April 23, 2013
Already Brussels is looking beyond 2020 for its climate and energy targets, with the European institutions in recent weeks endorsing 2030 goals and opening public consultation on the 2030 policy framework.
Leading questions include – what type, nature and level of climate and energy targets should be set for post-2020? How can coherence between different policy instruments be attained? How can the energy system best contribute to EU competitiveness?
Günther Oettinger, EU Commissioner for Energy said: “We need to define our climate and energy policy framework for 2030 as soon as possible to ensure proper investment that will give us sustainable growth, affordable competitive energy prices and greater energy security. The new framework must take into account the consequences of the economic crisis, but it must also be ambitious enough to meet the necessary long-term goal of cutting emissions 80-95% by 2050.”

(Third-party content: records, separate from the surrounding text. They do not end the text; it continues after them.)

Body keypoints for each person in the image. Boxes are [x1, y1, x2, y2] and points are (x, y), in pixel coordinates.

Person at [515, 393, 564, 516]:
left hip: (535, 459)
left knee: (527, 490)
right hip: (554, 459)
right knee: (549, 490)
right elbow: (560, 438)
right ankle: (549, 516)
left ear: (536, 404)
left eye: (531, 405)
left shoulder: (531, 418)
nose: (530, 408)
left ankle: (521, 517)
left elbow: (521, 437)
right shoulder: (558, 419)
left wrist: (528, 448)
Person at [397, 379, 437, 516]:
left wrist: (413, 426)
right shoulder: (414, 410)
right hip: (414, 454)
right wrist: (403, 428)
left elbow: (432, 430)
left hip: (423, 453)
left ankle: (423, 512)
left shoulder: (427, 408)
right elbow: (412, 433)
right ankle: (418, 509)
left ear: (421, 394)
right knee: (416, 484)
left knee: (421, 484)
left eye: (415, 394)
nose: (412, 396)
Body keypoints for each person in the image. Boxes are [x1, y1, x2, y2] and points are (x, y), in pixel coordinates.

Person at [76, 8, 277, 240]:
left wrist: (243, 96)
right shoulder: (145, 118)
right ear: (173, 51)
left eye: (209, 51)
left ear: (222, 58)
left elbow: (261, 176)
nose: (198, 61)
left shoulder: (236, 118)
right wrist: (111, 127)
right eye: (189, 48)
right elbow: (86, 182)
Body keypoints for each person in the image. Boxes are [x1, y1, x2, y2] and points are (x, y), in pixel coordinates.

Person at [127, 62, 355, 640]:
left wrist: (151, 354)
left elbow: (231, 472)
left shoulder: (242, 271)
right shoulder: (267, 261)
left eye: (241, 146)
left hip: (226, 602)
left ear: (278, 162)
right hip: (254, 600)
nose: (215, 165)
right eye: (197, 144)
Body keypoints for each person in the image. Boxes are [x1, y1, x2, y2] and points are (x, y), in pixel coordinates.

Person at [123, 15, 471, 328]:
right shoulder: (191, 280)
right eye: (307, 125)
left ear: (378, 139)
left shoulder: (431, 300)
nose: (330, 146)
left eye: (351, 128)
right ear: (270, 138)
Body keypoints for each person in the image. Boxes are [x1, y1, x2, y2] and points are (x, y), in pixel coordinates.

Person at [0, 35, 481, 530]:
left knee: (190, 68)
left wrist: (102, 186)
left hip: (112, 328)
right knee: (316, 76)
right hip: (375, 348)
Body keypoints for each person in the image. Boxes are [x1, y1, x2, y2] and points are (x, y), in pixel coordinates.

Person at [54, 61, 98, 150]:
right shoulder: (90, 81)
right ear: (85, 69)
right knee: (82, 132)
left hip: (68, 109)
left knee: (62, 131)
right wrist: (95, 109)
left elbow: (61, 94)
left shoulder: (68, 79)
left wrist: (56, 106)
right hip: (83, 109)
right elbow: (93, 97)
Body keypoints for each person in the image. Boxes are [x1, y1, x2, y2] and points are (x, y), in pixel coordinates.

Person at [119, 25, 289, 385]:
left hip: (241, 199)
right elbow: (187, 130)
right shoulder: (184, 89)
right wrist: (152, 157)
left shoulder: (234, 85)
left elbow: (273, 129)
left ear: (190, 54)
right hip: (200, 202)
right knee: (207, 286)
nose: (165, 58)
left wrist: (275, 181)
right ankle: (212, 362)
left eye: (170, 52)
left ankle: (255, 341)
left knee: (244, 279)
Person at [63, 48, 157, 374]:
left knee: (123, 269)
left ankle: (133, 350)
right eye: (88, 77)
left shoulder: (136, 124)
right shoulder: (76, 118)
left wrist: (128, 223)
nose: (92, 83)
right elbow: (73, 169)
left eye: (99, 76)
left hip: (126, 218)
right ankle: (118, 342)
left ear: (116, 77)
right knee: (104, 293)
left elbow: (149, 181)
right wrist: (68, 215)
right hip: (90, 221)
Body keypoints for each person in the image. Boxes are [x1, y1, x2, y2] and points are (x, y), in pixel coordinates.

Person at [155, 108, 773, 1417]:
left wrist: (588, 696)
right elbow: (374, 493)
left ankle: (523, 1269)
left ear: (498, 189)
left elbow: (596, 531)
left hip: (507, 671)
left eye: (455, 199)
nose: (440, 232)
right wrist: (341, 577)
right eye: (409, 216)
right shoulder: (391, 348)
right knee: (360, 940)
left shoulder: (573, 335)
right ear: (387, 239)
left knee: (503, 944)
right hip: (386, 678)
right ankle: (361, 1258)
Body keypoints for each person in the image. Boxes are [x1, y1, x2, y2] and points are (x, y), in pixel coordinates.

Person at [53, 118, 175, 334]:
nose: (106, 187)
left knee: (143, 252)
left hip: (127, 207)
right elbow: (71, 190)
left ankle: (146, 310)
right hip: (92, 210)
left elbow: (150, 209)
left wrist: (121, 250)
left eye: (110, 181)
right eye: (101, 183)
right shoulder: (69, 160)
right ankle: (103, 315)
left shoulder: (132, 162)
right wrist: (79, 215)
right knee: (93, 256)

Current EU policy is centered on the three headline targets (20-20-20) to be achieved by 2020:
- GHG emission reductions of 20%
- a 20% share for renewable energy sources
- 20% savings in energy consumption
Looking beyond 2020, the Energy Roadmap 2050 provides a basis for developing a long-term policy together with all stakeholders. First adopted by the European Commission in December 2011, the roadmap was developed in line with the objective of reducing GHG emissions by 80 to 95% by 2050 (compared to 1990 levels), as part of necessary efforts by developed countries as a group. How to achieve the EU’s decarbonisation agenda while at the same time ensuring security of energy supply and competitiveness is a challenging issue, to say the least.
As a staging post on the Energy Roadmap 2050, the Green Paper on the 2030 policy framework is open for public consultation until 2 July 2013. On the basis of the views expressed, the Commission intends to table the EU’s 2030 framework for climate and energy policies by the end of this year.
Connie Hedegaard, EU Commissioner for Climate Action, said: ”Europe’s dependence on foreign fossil fuels is growing every year. That means more expensive and unaffordable energy bills for Europeans. This is not very wise. It’s obviously not wise for the climate, but it’s also not wise for our economy and our competiveness. That is why we have decided that in Europe we want a low-carbon society for 2050. We have targets for 2020, but for most investors 2020 is around the corner. It’s time to define the targets for 2030. The sooner we do that, the more certainty we get to our companies and our investors. And the more ambitious these targets are, the better for the climate.”
Fighting words – but the devil’s in the details. Should the targets be at EU, national or sectoral level and be legally binding? Some argue that the existing targets – and policies to reach them – are not necessarily coherent or cost efficient, or that competitiveness, economic viability and maturity of technologies are not taken sufficiently into account. Also, concerns have been expressed that the EU’s commitment to tackling climate change is not fully reciprocated elsewhere, impacting on the bloc’s economic competitiveness.
ManagEnergy opines that there are at least two aspects of behavioral economics that could impact on setting – and reaching – real climate and energy goals. Optimistically, there may be a positive effect from hyperbolic discounting – meaning that people will be farsighted when planning if both costs and benefits occur in the future. What kind of world do you want in 2030? In 2050? However, in the absence of international binding targets for reducing greenhouse gas emissions – and the associated perception of free-loading – will the tendency towards pro-social behavior and fairness be diminished?